Una estrella jubilada con planetas y un disco de escombros

12 04 2013

10 abril 2013

El observatorio espacial Herschel de la ESA ha observado por primera vez un cinturón de polvo – resultado de las colisiones entre cometas o asteroides – rodeando a una estrella subgigante que también tiene un sistema planetario.

Las estrellas como nuestro Sol, después de pasar miles de millones de años quemando hidrógeno en sus núcleos de forma ininterrumpida, terminan agotando sus reservas de combustible y comienzan a quemar las capas que rodean al núcleo. Como resultado, se hinchan convirtiéndose en estrellas subgigantes, antes de transformarse en gigantes rojas.

Durante la fase de estrella subgigante, los planetas, asteroides y cinturones de cometas que las rodean todavía tienen posibilidades de sobrevivir. Para comprender mejor este proceso, es necesario observar este tipo de sistemas y medir sus propiedades. La búsqueda comienza por las estrellas rodeadas por discos de polvo, generados por las colisiones entre cometas o asteroides.

Gracias a la gran sensibilidad del telescopio espacial Herschel para observar en la banda del infrarrojo lejano, los astrónomos han sido capaces de analizar la brillante emisión que rodea a la estrellaKappa Coronae Borealis(κ CrB, o Kappa Cor Bor), descubriendo un disco de escombros y polvo a su alrededor.

Esta estrella presenta una masa 1.5 veces superior a la de nuestro Sol, tiene unos 2.500 millones de años y se encuentra a unos 100 años luz de nuestro planeta.

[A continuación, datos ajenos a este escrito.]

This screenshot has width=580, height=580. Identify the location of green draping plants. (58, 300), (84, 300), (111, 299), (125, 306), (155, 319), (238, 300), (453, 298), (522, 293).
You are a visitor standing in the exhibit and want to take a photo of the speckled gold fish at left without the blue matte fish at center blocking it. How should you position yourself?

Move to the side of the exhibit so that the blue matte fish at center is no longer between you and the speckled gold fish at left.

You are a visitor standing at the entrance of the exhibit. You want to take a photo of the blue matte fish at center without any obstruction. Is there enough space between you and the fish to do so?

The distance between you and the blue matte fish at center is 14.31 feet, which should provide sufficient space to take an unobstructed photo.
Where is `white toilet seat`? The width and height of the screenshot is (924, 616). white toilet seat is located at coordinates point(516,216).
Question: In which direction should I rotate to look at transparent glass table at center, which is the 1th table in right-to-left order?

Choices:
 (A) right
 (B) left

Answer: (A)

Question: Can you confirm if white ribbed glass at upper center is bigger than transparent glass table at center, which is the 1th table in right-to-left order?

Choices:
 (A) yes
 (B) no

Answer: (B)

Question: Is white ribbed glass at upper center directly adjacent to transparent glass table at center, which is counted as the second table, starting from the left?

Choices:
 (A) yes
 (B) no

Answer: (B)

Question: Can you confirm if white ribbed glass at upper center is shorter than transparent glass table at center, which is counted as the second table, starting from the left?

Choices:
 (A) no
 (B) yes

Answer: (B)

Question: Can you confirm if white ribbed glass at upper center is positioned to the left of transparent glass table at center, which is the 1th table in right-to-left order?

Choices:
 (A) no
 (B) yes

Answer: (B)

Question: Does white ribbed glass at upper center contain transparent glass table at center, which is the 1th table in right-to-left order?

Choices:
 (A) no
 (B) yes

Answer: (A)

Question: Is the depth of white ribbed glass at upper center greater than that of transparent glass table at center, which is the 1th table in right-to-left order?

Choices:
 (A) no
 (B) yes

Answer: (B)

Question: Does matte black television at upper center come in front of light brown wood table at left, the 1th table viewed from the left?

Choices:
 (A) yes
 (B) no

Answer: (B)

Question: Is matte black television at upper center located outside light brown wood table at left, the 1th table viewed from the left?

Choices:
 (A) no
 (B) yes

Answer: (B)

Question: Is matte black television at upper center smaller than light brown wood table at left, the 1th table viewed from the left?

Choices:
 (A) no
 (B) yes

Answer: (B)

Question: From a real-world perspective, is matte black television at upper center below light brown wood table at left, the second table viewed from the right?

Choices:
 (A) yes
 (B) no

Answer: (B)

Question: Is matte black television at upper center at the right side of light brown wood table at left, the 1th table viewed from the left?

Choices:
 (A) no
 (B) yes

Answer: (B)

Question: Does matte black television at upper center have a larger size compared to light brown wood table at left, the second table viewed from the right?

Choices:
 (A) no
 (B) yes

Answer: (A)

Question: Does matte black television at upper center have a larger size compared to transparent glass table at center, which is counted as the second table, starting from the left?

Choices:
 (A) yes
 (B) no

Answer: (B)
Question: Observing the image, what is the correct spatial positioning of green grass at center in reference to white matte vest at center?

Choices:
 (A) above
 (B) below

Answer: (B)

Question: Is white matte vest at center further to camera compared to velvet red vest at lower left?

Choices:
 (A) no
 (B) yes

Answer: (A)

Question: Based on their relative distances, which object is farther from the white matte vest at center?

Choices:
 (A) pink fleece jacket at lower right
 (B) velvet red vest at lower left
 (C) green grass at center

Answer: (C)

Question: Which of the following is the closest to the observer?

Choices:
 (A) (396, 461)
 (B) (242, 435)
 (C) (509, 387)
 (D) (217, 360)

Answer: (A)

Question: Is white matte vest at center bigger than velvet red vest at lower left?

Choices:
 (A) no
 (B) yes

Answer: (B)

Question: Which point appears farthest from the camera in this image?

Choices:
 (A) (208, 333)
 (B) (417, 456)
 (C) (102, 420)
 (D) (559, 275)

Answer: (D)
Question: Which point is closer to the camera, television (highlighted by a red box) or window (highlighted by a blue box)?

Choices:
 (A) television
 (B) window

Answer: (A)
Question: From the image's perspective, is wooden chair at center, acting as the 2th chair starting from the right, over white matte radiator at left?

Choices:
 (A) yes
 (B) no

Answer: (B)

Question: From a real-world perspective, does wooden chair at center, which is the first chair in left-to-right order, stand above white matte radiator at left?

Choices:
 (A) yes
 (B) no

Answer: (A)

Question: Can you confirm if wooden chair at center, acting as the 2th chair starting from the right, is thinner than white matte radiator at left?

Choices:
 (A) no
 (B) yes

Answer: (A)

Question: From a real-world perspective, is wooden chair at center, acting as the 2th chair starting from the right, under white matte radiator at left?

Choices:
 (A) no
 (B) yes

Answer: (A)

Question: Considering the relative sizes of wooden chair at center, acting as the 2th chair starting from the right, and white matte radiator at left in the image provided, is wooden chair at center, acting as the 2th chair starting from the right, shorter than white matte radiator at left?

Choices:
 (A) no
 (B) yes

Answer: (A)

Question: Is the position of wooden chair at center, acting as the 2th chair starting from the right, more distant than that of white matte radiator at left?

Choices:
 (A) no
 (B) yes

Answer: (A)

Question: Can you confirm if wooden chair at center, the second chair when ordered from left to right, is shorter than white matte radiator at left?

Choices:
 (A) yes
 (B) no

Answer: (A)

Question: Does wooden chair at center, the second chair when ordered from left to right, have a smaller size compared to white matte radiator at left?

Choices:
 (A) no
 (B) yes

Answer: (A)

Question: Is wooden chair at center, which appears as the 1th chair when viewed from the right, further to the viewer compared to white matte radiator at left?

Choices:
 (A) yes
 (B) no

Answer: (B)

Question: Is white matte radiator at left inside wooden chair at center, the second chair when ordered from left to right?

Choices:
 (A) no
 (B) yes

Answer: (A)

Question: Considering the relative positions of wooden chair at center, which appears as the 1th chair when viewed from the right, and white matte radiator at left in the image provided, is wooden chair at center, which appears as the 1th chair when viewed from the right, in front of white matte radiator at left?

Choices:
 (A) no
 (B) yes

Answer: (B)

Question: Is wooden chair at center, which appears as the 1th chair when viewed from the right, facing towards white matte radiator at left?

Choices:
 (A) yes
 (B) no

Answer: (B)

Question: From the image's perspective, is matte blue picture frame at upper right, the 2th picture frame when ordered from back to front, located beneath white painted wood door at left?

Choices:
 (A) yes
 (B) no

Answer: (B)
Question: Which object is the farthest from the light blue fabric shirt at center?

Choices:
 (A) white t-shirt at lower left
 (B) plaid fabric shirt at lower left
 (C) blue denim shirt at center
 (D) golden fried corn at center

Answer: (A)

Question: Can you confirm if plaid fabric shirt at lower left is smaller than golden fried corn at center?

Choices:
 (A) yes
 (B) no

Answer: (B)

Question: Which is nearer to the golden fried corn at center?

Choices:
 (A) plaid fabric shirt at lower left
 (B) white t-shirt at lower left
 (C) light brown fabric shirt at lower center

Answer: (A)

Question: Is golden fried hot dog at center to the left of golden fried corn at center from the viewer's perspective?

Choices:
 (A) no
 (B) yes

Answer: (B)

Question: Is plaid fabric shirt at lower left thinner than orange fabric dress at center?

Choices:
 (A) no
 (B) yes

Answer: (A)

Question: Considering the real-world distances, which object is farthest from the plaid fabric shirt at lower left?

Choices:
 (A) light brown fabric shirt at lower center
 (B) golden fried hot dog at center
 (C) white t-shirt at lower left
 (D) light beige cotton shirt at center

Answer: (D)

Al observarla desde la Tierra, se descubrió que cuenta con un planeta gigante con el doble de masa que Júpiter, a una distancia de la estrella equivalente a la del Cinturón de Asteroides de nuestro propio Sistema Solar. Los astrónomos sospechan que podría existir un segundo planeta a su alrededor, pero todavía no han podido acotar su masa.

Las observaciones de Herschel ofrecen una inusual oportunidad para comprender mejor la vida de los sistemas planetarios en órbita a las estrellas subgigantes, y permiten estudiar en detalle la arquitectura de su disco y del sistema de planetas.

“Es la primera vez que detectamos una estrella ‘jubilada’ con un disco de escombros y uno o más planetas”, explica Amy Bonsor, del Instituto de Planetología y Astrofísica de Grenoble, autora principal de este estudio.

“El disco de escombros ha sobrevivido a toda la vida de la estrella sin ser destruido, al contrario que en nuestro propio Sistema Solar, donde la mayor parte de los escombros fue despejada durante una fase conocida como la era del Bombardeo Intenso Tardío, unos 600 millones de años después de que se formase el Sol”.

El equipo de Bonsor ha propuesto tres posibles configuraciones del disco y los planetas que se ajustarían a las observaciones de Kappa Cor Bor realizadas con Herschel.

El primer modelo sugiere la presencia de un único cinturón de polvo, continuo, que se extiende desde las 20 UA a las 220 UA (donde 1 UA, o Unidad Astronómica, es la distancia entre la Tierra y el Sol).

Si lo comparamos con nuestro Sistema Solar, nuestro disco de escombros de hielo – conocido como el Cinturón de Kuiper – se extiende en una franja mucho más estrecha, de 30 a 50 UA del Sol.

Según este modelo, uno de los planetas se encontraría a más de 7 UA de la estrella, y su influencia gravitatoria daría forma al borde interior del disco.